| Requirement |
What you return must be the complete listing, unchanged.

═══ Supplied material ═══

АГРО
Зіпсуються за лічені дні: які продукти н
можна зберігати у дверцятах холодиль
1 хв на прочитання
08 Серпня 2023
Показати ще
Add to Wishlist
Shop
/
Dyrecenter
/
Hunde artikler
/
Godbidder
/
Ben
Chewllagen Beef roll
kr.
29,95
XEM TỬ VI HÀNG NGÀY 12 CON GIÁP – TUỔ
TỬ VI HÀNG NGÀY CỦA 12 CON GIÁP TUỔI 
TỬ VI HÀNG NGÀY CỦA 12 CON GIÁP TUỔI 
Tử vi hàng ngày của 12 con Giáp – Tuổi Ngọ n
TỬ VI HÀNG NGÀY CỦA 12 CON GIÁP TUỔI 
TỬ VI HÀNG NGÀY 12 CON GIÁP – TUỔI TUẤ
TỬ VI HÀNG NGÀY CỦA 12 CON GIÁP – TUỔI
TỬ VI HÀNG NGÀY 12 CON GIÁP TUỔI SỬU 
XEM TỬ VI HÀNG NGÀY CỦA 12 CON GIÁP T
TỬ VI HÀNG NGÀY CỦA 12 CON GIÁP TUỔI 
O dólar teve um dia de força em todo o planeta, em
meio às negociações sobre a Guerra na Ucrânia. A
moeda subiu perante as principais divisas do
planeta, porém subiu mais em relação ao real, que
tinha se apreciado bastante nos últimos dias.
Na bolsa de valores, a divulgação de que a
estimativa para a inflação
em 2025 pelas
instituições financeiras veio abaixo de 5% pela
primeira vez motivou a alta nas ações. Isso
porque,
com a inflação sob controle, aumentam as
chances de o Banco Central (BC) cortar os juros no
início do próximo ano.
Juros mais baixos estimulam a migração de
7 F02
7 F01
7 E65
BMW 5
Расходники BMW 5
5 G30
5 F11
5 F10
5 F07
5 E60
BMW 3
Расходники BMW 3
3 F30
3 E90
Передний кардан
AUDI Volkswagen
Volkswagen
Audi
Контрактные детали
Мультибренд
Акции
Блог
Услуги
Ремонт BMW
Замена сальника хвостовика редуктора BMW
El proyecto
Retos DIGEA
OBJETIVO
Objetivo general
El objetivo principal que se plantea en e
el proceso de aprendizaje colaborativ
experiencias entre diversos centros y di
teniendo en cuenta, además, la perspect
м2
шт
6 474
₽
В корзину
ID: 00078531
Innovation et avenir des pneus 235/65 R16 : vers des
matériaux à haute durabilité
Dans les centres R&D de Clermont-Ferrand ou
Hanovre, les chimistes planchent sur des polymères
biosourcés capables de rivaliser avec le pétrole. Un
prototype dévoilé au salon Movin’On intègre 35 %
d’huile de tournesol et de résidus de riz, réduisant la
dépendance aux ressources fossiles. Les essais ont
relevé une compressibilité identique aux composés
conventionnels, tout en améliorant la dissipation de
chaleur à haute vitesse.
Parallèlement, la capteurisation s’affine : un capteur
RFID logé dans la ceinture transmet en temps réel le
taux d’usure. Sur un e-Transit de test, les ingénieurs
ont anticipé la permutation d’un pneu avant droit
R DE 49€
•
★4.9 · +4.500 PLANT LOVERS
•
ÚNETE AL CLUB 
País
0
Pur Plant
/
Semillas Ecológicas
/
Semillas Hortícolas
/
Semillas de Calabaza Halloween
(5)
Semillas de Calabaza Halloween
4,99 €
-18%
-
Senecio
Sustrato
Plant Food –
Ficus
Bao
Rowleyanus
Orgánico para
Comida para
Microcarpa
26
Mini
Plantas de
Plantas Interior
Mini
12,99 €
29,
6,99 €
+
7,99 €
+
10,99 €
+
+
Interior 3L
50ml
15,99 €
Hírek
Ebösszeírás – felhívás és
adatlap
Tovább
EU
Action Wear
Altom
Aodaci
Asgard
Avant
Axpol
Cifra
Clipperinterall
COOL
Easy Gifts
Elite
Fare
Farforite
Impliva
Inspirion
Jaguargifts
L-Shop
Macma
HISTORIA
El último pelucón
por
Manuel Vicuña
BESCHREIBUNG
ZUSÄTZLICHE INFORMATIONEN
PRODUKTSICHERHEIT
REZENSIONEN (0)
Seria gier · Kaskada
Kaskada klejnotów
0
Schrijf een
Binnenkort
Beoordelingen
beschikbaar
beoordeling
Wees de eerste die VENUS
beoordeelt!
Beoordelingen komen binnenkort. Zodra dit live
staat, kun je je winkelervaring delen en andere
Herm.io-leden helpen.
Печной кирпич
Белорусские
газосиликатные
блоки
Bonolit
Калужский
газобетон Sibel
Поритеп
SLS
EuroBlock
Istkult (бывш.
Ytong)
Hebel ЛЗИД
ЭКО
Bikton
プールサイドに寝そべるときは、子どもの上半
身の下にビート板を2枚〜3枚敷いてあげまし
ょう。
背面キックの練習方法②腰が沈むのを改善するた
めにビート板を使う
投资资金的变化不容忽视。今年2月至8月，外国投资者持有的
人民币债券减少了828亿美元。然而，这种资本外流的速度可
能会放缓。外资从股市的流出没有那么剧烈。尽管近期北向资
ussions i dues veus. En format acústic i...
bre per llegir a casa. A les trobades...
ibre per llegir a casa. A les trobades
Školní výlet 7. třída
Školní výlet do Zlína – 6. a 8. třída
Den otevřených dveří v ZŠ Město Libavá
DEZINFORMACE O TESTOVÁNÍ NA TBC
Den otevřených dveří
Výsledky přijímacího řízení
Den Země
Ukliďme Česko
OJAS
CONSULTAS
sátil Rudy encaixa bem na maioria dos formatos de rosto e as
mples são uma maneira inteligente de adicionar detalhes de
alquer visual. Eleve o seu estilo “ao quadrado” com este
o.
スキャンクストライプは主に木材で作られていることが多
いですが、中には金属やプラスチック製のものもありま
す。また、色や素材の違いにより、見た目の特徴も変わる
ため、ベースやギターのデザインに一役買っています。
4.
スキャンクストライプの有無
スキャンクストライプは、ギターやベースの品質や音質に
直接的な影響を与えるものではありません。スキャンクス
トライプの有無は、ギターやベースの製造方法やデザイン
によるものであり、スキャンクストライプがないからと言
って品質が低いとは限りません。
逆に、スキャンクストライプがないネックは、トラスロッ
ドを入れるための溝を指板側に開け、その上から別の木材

═══

| Final answer |
АГРО
Зіпсуються за лічені дні: які продукти н
можна зберігати у дверцятах холодиль
1 хв на прочитання
08 Серпня 2023
Показати ще
Add to Wishlist
Shop
/
Dyrecenter
/
Hunde artikler
/
Godbidder
/
Ben
Chewllagen Beef roll
kr.
29,95
XEM TỬ VI HÀNG NGÀY 12 CON GIÁP – TUỔ
TỬ VI HÀNG NGÀY CỦA 12 CON GIÁP TUỔI 
TỬ VI HÀNG NGÀY CỦA 12 CON GIÁP TUỔI 
Tử vi hàng ngày của 12 con Giáp – Tuổi Ngọ n
TỬ VI HÀNG NGÀY CỦA 12 CON GIÁP TUỔI 
TỬ VI HÀNG NGÀY 12 CON GIÁP – TUỔI TUẤ
TỬ VI HÀNG NGÀY CỦA 12 CON GIÁP – TUỔI
TỬ VI HÀNG NGÀY 12 CON GIÁP TUỔI SỬU 
XEM TỬ VI HÀNG NGÀY CỦA 12 CON GIÁP T
TỬ VI HÀNG NGÀY CỦA 12 CON GIÁP TUỔI 
O dólar teve um dia de força em todo o planeta, em
meio às negociações sobre a Guerra na Ucrânia. A
moeda subiu perante as principais divisas do
planeta, porém subiu mais em relação ao real, que
tinha se apreciado bastante nos últimos dias.
Na bolsa de valores, a divulgação de que a
estimativa para a inflação
em 2025 pelas
instituições financeiras veio abaixo de 5% pela
primeira vez motivou a alta nas ações. Isso
porque,
com a inflação sob controle, aumentam as
chances de o Banco Central (BC) cortar os juros no
início do próximo ano.
Juros mais baixos estimulam a migração de
7 F02
7 F01
7 E65
BMW 5
Расходники BMW 5
5 G30
5 F11
5 F10
5 F07
5 E60
BMW 3
Расходники BMW 3
3 F30
3 E90
Передний кардан
AUDI Volkswagen
Volkswagen
Audi
Контрактные детали
Мультибренд
Акции
Блог
Услуги
Ремонт BMW
Замена сальника хвостовика редуктора BMW
El proyecto
Retos DIGEA
OBJETIVO
Objetivo general
El objetivo principal que se plantea en e
el proceso de aprendizaje colaborativ
experiencias entre diversos centros y di
teniendo en cuenta, además, la perspect
м2
шт
6 474
₽
В корзину
ID: 00078531
Innovation et avenir des pneus 235/65 R16 : vers des
matériaux à haute durabilité
Dans les centres R&D de Clermont-Ferrand ou
Hanovre, les chimistes planchent sur des polymères
biosourcés capables de rivaliser avec le pétrole. Un
prototype dévoilé au salon Movin’On intègre 35 %
d’huile de tournesol et de résidus de riz, réduisant la
dépendance aux ressources fossiles. Les essais ont
relevé une compressibilité identique aux composés
conventionnels, tout en améliorant la dissipation de
chaleur à haute vitesse.
Parallèlement, la capteurisation s’affine : un capteur
RFID logé dans la ceinture transmet en temps réel le
taux d’usure. Sur un e-Transit de test, les ingénieurs
ont anticipé la permutation d’un pneu avant droit
R DE 49€
•
★4.9 · +4.500 PLANT LOVERS
•
ÚNETE AL CLUB 
País
0
Pur Plant
/
Semillas Ecológicas
/
Semillas Hortícolas
/
Semillas de Calabaza Halloween
(5)
Semillas de Calabaza Halloween
4,99 €
-18%
-
Senecio
Sustrato
Plant Food –
Ficus
Bao
Rowleyanus
Orgánico para
Comida para
Microcarpa
26
Mini
Plantas de
Plantas Interior
Mini
12,99 €
29,
6,99 €
+
7,99 €
+
10,99 €
+
+
Interior 3L
50ml
15,99 €
Hírek
Ebösszeírás – felhívás és
adatlap
Tovább
EU
Action Wear
Altom
Aodaci
Asgard
Avant
Axpol
Cifra
Clipperinterall
COOL
Easy Gifts
Elite
Fare
Farforite
Impliva
Inspirion
Jaguargifts
L-Shop
Macma
HISTORIA
El último pelucón
por
Manuel Vicuña
BESCHREIBUNG
ZUSÄTZLICHE INFORMATIONEN
PRODUKTSICHERHEIT
REZENSIONEN (0)
Seria gier · Kaskada
Kaskada klejnotów
0
Schrijf een
Binnenkort
Beoordelingen
beschikbaar
beoordeling
Wees de eerste die VENUS
beoordeelt!
Beoordelingen komen binnenkort. Zodra dit live
staat, kun je je winkelervaring delen en andere
Herm.io-leden helpen.
Печной кирпич
Белорусские
газосиликатные
блоки
Bonolit
Калужский
газобетон Sibel
Поритеп
SLS
EuroBlock
Istkult (бывш.
Ytong)
Hebel ЛЗИД
ЭКО
Bikton
プールサイドに寝そべるときは、子どもの上半
身の下にビート板を2枚〜3枚敷いてあげまし
ょう。
背面キックの練習方法②腰が沈むのを改善するた
めにビート板を使う
投资资金的变化不容忽视。今年2月至8月，外国投资者持有的
人民币债券减少了828亿美元。然而，这种资本外流的速度可
能会放缓。外资从股市的流出没有那么剧烈。尽管近期北向资
ussions i dues veus. En format acústic i...
bre per llegir a casa. A les trobades...
ibre per llegir a casa. A les trobades
Školní výlet 7. třída
Školní výlet do Zlína – 6. a 8. třída
Den otevřených dveří v ZŠ Město Libavá
DEZINFORMACE O TESTOVÁNÍ NA TBC
Den otevřených dveří
Výsledky přijímacího řízení
Den Země
Ukliďme Česko
OJAS
CONSULTAS
sátil Rudy encaixa bem na maioria dos formatos de rosto e as
mples são uma maneira inteligente de adicionar detalhes de
alquer visual. Eleve o seu estilo “ao quadrado” com este
o.
スキャンクストライプは主に木材で作られていることが多
いですが、中には金属やプラスチック製のものもありま
す。また、色や素材の違いにより、見た目の特徴も変わる
ため、ベースやギターのデザインに一役買っています。
4.
スキャンクストライプの有無
スキャンクストライプは、ギターやベースの品質や音質に
直接的な影響を与えるものではありません。スキャンクス
トライプの有無は、ギターやベースの製造方法やデザイン
によるものであり、スキャンクストライプがないからと言
って品質が低いとは限りません。
逆に、スキャンクストライプがないネックは、トラスロッ
ドを入れるための溝を指板側に開け、その上から別の木材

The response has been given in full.